__Prompt__. Transcribe everything in the article on the cost of smoking from "The Cost Of" down to "save for retirement.".

(Document segment begins)

Budgets and Money

The Financial Impact Smoking Can Have on Your Budget

Smoking impacts more than your health. It also can hurt your wallet too. Find out the real cost of smoking when it comes to saving money.

The Cost Of Smoking

Facts and Considerations About Smoking

There is no shortage of promotions, literature, products, and ideas on how to quit smoking. There's also no shortage of the many reasons why people should quit. And besides the laundry list of health complications associated with being a smoker, there is also the financial impact.

The following are three reasons how quitting smoking will help you shift the balance in your budget into the positive - for good!

You should have more money to save for retirement.

According to the American Lung Association, the average retail cost for a pack of cigarettes in the U.S. is $5.51. So if a person were to smoke a pack a day, that would be $38.57 per week, $154.28 per month, or $1,851.36 per year. That's money you could be putting away for your retirement - accruing and compounding interest! The added bonus is that by quitting, you'll increase your longevity so you'll be glad to have that money stashed away in your nest egg versus smokes.

Your life insurance rates could be cheaper.

(Document segment ends)
(Material provided begins)

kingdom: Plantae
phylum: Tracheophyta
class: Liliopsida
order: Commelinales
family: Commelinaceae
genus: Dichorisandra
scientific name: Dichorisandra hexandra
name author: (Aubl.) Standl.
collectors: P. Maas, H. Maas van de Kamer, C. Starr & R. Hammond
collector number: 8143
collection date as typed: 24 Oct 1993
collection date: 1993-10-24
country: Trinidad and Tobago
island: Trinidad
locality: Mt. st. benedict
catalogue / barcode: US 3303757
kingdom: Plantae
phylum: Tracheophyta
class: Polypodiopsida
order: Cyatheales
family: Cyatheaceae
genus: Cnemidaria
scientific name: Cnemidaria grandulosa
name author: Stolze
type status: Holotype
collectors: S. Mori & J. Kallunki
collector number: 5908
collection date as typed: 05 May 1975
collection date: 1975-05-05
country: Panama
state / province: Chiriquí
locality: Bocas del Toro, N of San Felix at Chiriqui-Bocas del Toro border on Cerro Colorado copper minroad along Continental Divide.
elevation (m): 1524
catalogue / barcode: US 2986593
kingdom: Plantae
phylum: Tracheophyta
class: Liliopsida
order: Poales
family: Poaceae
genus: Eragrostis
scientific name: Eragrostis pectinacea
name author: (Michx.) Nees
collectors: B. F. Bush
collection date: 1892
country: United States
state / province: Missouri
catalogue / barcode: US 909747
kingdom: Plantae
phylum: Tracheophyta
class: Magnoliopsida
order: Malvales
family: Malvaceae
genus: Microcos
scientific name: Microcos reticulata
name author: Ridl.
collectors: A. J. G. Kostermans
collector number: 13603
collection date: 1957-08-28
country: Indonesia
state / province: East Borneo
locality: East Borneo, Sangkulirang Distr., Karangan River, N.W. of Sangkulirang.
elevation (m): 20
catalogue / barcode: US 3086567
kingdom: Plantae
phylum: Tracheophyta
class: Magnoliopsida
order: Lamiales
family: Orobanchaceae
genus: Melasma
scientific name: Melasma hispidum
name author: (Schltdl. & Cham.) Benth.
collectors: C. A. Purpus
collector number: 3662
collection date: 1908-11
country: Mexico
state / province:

(Material provided ends)

__Answer box__.
The Cost Of Smoking

Facts and Considerations About Smoking

There is no shortage of promotions, literature, products, and ideas on how to quit smoking. There's also no shortage of the many reasons why people should quit. And besides the laundry list of health complications associated with being a smoker, there is also the financial impact.

The following are three reasons how quitting smoking will help you shift the balance in your budget into the positive - for good!

You should have more money to save for retirement.